8.500% Senior Notes due 2022

(“2022 Notes”)

   269279AE5

US269279AE58

   $ 171,432,000       1    $117,023,000    $101,263,000

7.500% Senior Notes due 2018

(“2018 Notes”)

   269279AD7

US269279AD75

   $ 131,576,000       2    $23,470,000    $0

As the Tender Offer is oversubscribed with respect to each series of Notes, the Company has accepted for purchase tendered Notes on a prorated basis in the manner described in the Offer to Purchase and Consent Solicitation Statement dated as of July 27, 2016. Holders who tender Notes or deliver consents after the early tender/consent only deadline will not have any of their Notes or consents accepted for payment.

As a result of the receipt of the required consents pursuant to the Consent Solicitation, the Company and the trustee under the 2022 Notes Indenture have executed a supplemental indenture (the “Sixth Supplemental Indenture”) to amend the definition of “Credit Facilities” in the 2022 Notes Indenture to include debt securities as a permitted form of additional secured indebtedness, in addition to term loans and other credit facilities currently permitted. The Sixth Supplemental Indenture will be effective immediately upon its execution and delivery to the trustee under the 2022 Notes Indenture. However, the proposed amendment will not become operative until the Company notifies the trustee under the 2022 Notes Indenture that the amounts payable by the Company pursuant to the Tender Offer and the Consent Solicitation are deposited with the tender agent on the early payment date, which is expected to occur on August 12, 2016.

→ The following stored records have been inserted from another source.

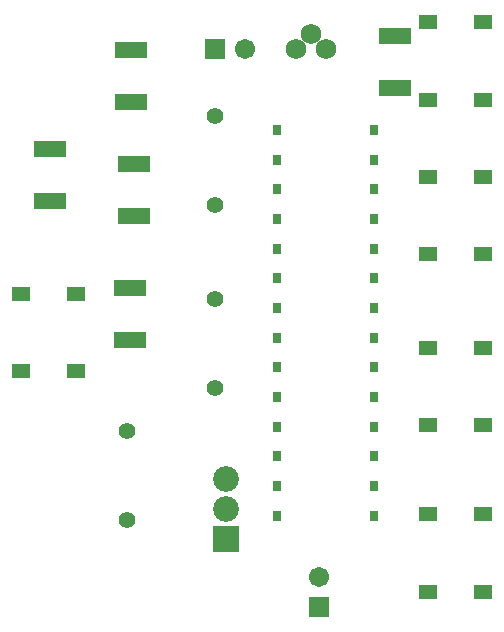
<source format=gts>
G04*
G04 #@! TF.GenerationSoftware,Altium Limited,Altium Designer,20.2.5 (213)*
G04*
G04 Layer_Color=8388736*
%FSLAX25Y25*%
%MOIN*%
G70*
G04*
G04 #@! TF.SameCoordinates,7ED66F81-9B57-4200-B134-EA852FC3A939*
G04*
G04*
G04 #@! TF.FilePolarity,Negative*
G04*
G01*
G75*
%ADD17R,0.11036X0.05524*%
%ADD18R,0.06312X0.04737*%
%ADD19C,0.05524*%
%ADD20C,0.06808*%
%ADD21R,0.02650X0.03320*%
%ADD22R,0.06706X0.06706*%
%ADD23C,0.06706*%
%ADD24C,0.08595*%
%ADD25R,0.08595X0.08595*%
%ADD26R,0.06706X0.06706*%
D17*
X530500Y403839D02*
D03*
Y421161D02*
D03*
X557000Y357339D02*
D03*
Y374661D02*
D03*
X558500Y398839D02*
D03*
Y416161D02*
D03*
X557500Y436677D02*
D03*
Y454000D02*
D03*
X645500Y441339D02*
D03*
Y458661D02*
D03*
D18*
X539134Y347087D02*
D03*
X520866D02*
D03*
Y372913D02*
D03*
X539134D02*
D03*
X674634Y437587D02*
D03*
X656366D02*
D03*
Y463413D02*
D03*
X674634D02*
D03*
Y386000D02*
D03*
X656366D02*
D03*
Y411827D02*
D03*
X674634D02*
D03*
Y329000D02*
D03*
X656366D02*
D03*
Y354827D02*
D03*
X674634D02*
D03*
Y273587D02*
D03*
X656366D02*
D03*
Y299413D02*
D03*
X674634D02*
D03*
D19*
X585500Y432000D02*
D03*
Y402472D02*
D03*
X556000Y327028D02*
D03*
Y297500D02*
D03*
X585500Y371028D02*
D03*
Y341500D02*
D03*
D20*
X612500Y454500D02*
D03*
X617500Y459500D02*
D03*
X622500Y454500D02*
D03*
D21*
X606000Y378000D02*
D03*
Y397764D02*
D03*
Y368118D02*
D03*
Y358236D02*
D03*
Y338472D02*
D03*
Y348354D02*
D03*
Y387882D02*
D03*
Y407646D02*
D03*
Y417528D02*
D03*
Y427410D02*
D03*
Y328591D02*
D03*
Y318709D02*
D03*
Y308827D02*
D03*
Y298945D02*
D03*
X638402Y387882D02*
D03*
Y378000D02*
D03*
Y368118D02*
D03*
Y358236D02*
D03*
Y348354D02*
D03*
Y338472D02*
D03*
Y397764D02*
D03*
Y407646D02*
D03*
Y417528D02*
D03*
Y427410D02*
D03*
Y328591D02*
D03*
Y318709D02*
D03*
Y308827D02*
D03*
Y298945D02*
D03*
D22*
X620000Y268500D02*
D03*
D23*
Y278500D02*
D03*
X595500Y454500D02*
D03*
D24*
X589000Y311079D02*
D03*
Y301039D02*
D03*
D25*
Y291000D02*
D03*
D26*
X585500Y454500D02*
D03*
M02*

</source>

The foregoing description of the Sixth Supplemental Indenture does not purport to be complete and is qualified in its entirety by reference to the document, a copy of which is attached hereto as Exhibit 4.1 and incorporated by reference.

Section 7 – Regulation FD

 

Item 7.01 Regulation FD Disclosure.

On August 10, 2016, the Company issued a press release announcing the early tender results of the previously announced Tender Offer and Consent Solicitation. A copy of the press release is furnished as Exhibit 99.1 hereto and is incorporated by reference herein.

In accordance with General Instruction B.2 of Form 8-K, the information furnished pursuant to Item 7.01 (including the information in Exhibit 99.1) shall not be deemed to be “filed” for purposes of Section 18 of the Securities Exchange Act of 1934, as amended (the “Exchange Act”), or otherwise subject to the liabilities of that section, nor shall such information be deemed incorporated by reference in any filing under the Securities Act of 1933, as amended, or the Exchange Act, except as shall be expressly set forth by specific reference in such a filing.


Section 9 – Financial Statements and Exhibits

 

Item 9.01. Financial Statements and Exhibits.

(d) Exhibits

 

  4.1    Sixth Supplemental Indenture, dated August 9, 2016, by and among EXCO Resources, Inc., certain of its subsidiaries and Wilmington Trust Company, as trustee.
99.1    Press Release, dated August 10, 2016, issued by EXCO Resources, Inc. (furnished herewith pursuant to Item 7.01).


SIGNATURE

Pursuant to the requirements of the Securities Exchange Act of 1934, the Registrant has duly caused this report to be signed on its behalf by the undersigned thereunto duly authorized.

 

   

EXCO RESOURCES, INC.

(Registrant)

Date: August 10, 2016      
    By:  

/s/ Justin Clarke

    Name:   Justin Clarke
    Title:   Vice President, General Counsel and Secretary


EXHIBIT INDEX

 

  4.1    Sixth Supplemental Indenture, dated August 10, 2016, by and among EXCO Resources, Inc., certain of its subsidiaries and Wilmington Trust Company, as trustee.
99.1    Press release, dated August 10, 2016, issued by EXCO Resources, Inc. (furnished herewith pursuant to Item 7.01).